Let A be the (k + m)-by-k matrix

A = [ A1 ]  <== k-by-k upper triangular
    [ A2 ]  <== m-by-k upper pentagonal

For all cases, A1 is upper triangular. Example with k = 4, with . representing non-zeros.

A1 = [ . . . . ]  <== k-by-k upper triangular
     [   . . . ]
     [     . . ]
     [       . ]
     [- - - - -]
     [         ]  <== if k1 > k, all-zero rows are ignored

Depending on m, k, l, there are several cases for A2. Currently, SLATE supports only cases 1, 2, and 3. It assumes m = min( A2.mb, A2.nb ), and l = m or l = 0.

Case 1: m = k = l, A2 is upper triangular.
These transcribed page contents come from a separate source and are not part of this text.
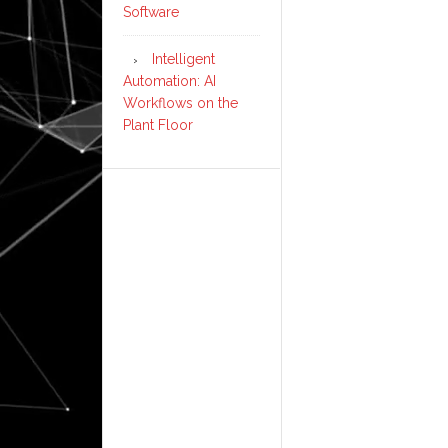
Software
Intelligent
Automation: AI
Workflows on the
Plant Floor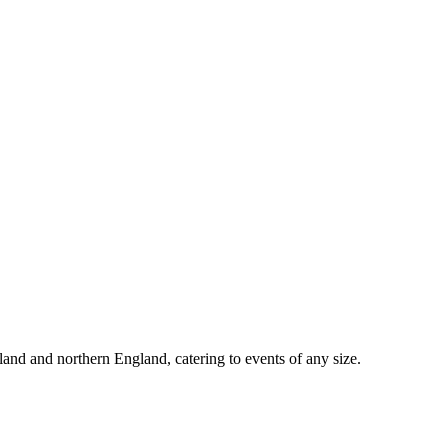
d and northern England, catering to events of any size.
Example with m = k = l = 4.

A2 = [ . . . . ]  <== l-by-k upper triangular
     [   . . . ]
     [     . . ]
     [       . ]
     [- - - - -]
     [         ]  <== if m2 > m, all-zero rows are ignored

Case 2: m < k and l = min( m, k ) = m, A2 is upper trapezoidal (wide). Example with m = l = 3, k = 4.

A2 = [ . . . . ]  <== l-by-k upper trapezoidal
     [   . . . ]
     [     . . ]

Case 3: l = 0, A2 is just the rectangular portion. Currently unused in SLATE, but should work. Example with m = 3, l = 0, k = 4.

A2 = [ . . . . ]  <== m-by-k rectangular
     [ . . . . ]
     [ . . . . ]

Case 4: m > k and l = k, A2 is upper trapezoidal (tall). Currently unsupported in SLATE; would require explicitly passing m. Example with m = 6, l = k = 4.

A2 = [ . . . . ]  <== (m - l)-by-k rectangular
     [ . . . . ]
     [---------]
     [ . . . . ]  <== l-by-k upper triangular
     [   . . . ]
     [     . . ]
     [       . ]

Case 5: 0 < l < min( m, k ), A2 is upper pentagonal. Currently unsupported in SLATE; would require explicitly passing m. Example with m = 5, l = 3, k = 4.

A2 = [ . . . . ]  <== (m - l)-by-k rectangular
     [ . . . . ]
     [---------]
     [ . . . . ]  <== l-by-k upper trapezoidal
     [   . . . ]
     [     . . ]

After factoring, the vector representing the elementary reflector H(i) is in the i-th column of the (m + k)-by-k matrix V:

V = [ I  ] <== k-by-k identity
    [ V2 ] <== m-by-k pentagonal, same form as A2.

Thus, all of the information needed for V is contained in V2, which has the same form as A2 and overwrites A2 on exit.

The number of blocks is r = ceiling( k/ib ), where each block is of order ib except for the last block, which is of order rb = k - (r-1)*ib. For each of the r blocks, an upper triangular block reflector factor is computed: T1, T2, ..., Tr. The ib-by-ib (and rb-by-rb for the last block) T's are stored in the ib-by-k matrix T as

T = [ T1 T2 ... Tr ]

Note: compared to LAPACK, A is renamed here => A1, B => A2, W => V, V => V2, and n => k. This makes k match k in tpmqrt.